In the deepwater environment, accumulations of sediments which have “fallen” from shallower water environments can create deeper accumulations called turbidites. Coarser-grained turbidites can become reservoirs after burial and subsequent migration of hydrocarbons into them.
Drilling In Deep Water Poses Additional Challenges
These challenges are due to the relationship between the overburden stress, the pore pressure and the fracture pressure. Typically, the fracture pressure (the mud pressure which will create fractures into which mud will be lost) is higher than the pore pressure and lower than the overburden stress. Near the seabed, the pore pressure and overburden stress are nearly equal because the bulk of the overlying material is just sea water. Consequently, the pressure created by pumping drilling mud often exceeds the fracture pressure. For this reason, a cheap, low density drilling fluid—sea water—is used for drilling the first one or two hole sections. Drilling without a riser to return the drilling fluid and cuttings to the surface is also a practical option for these near-seabed sediments in order to keep the borehole pressure in the “safe mud weight window” between the pore pressure and fracture pressure.
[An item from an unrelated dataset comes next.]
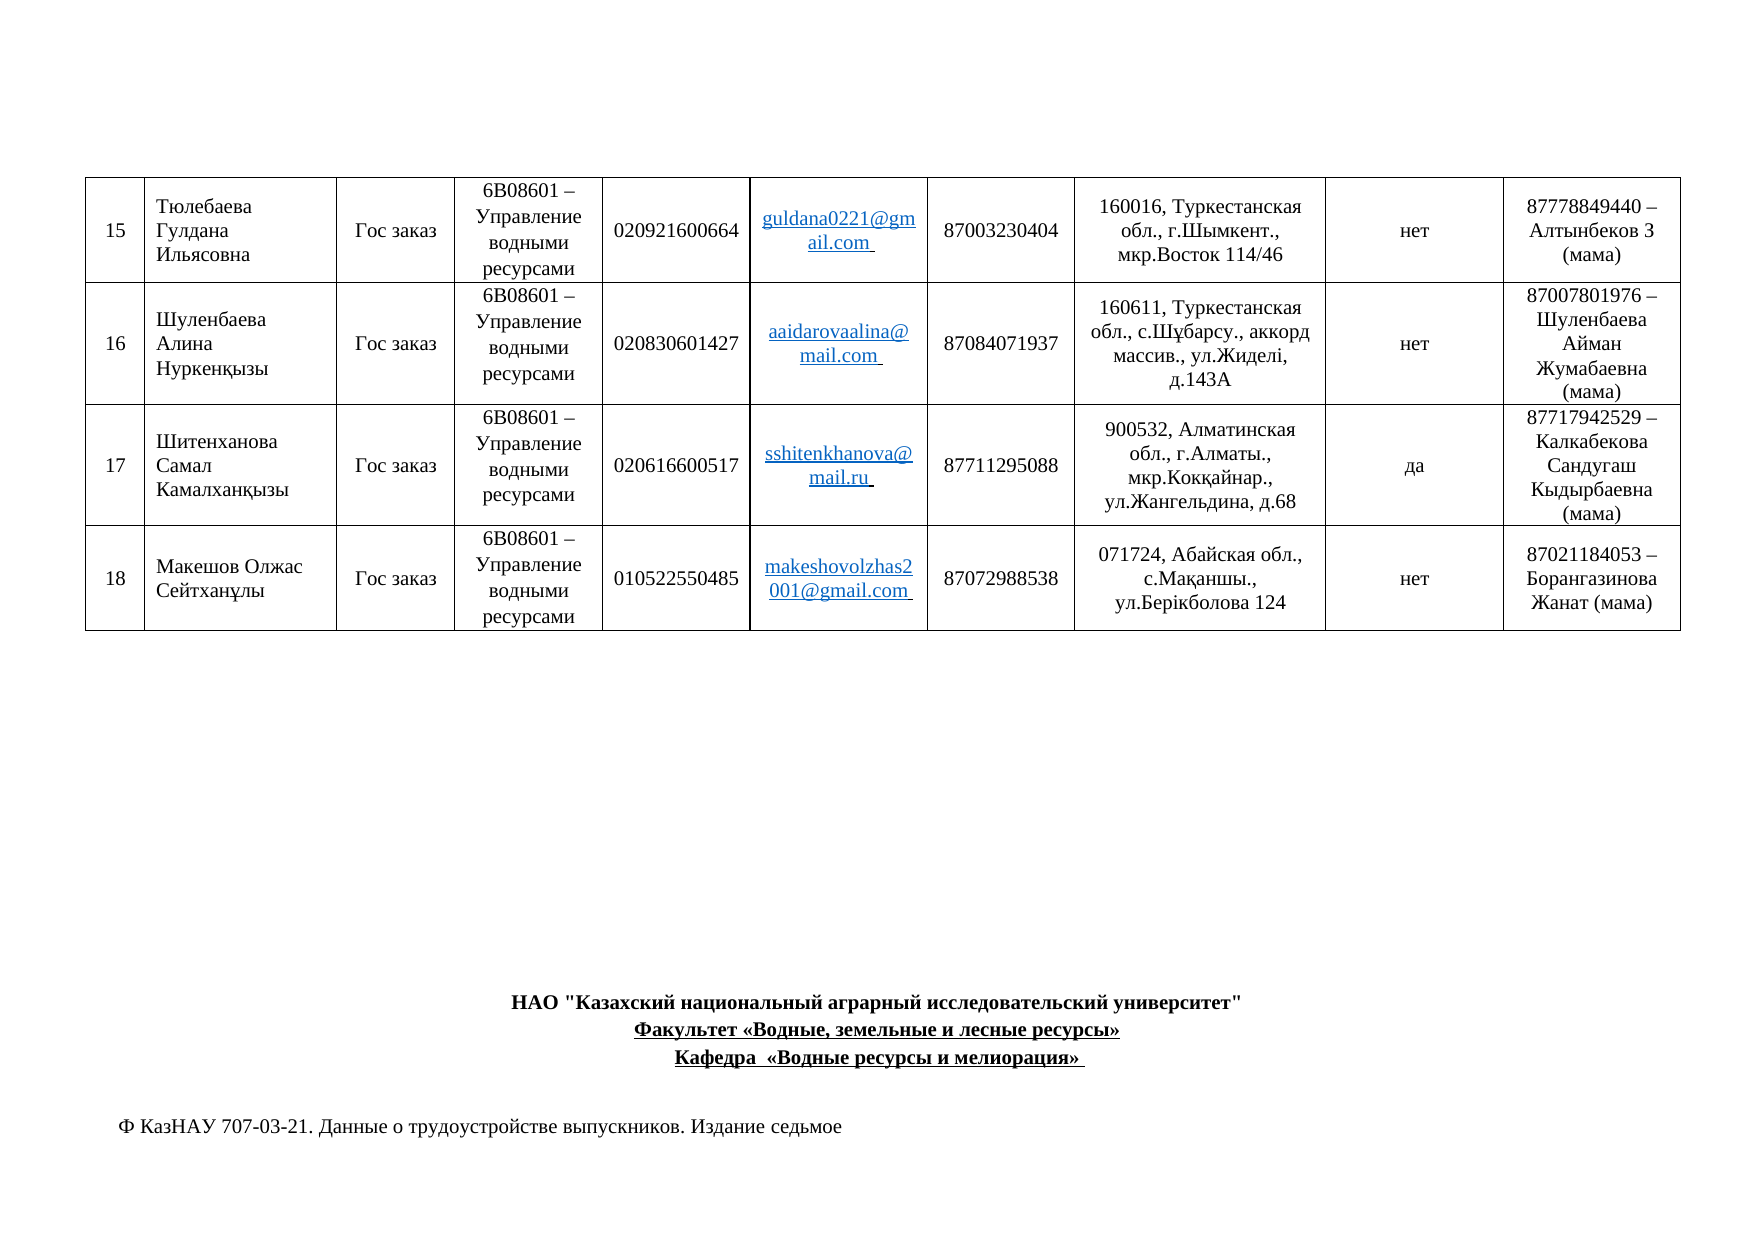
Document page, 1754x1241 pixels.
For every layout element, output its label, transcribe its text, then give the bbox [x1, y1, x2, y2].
The stresses and rock mechanical properties that are ascertained from the pre-drill and drilling phases can then be applied to the design of completions and productions practices later in the life of the well.
In deepwater, geomechanics is invaluable. Because of the logistics associated with deepwater drilling locations, it is of vital economic importance to get it right the first time. If there’s a problem, driving a workover rig to the location is not an option.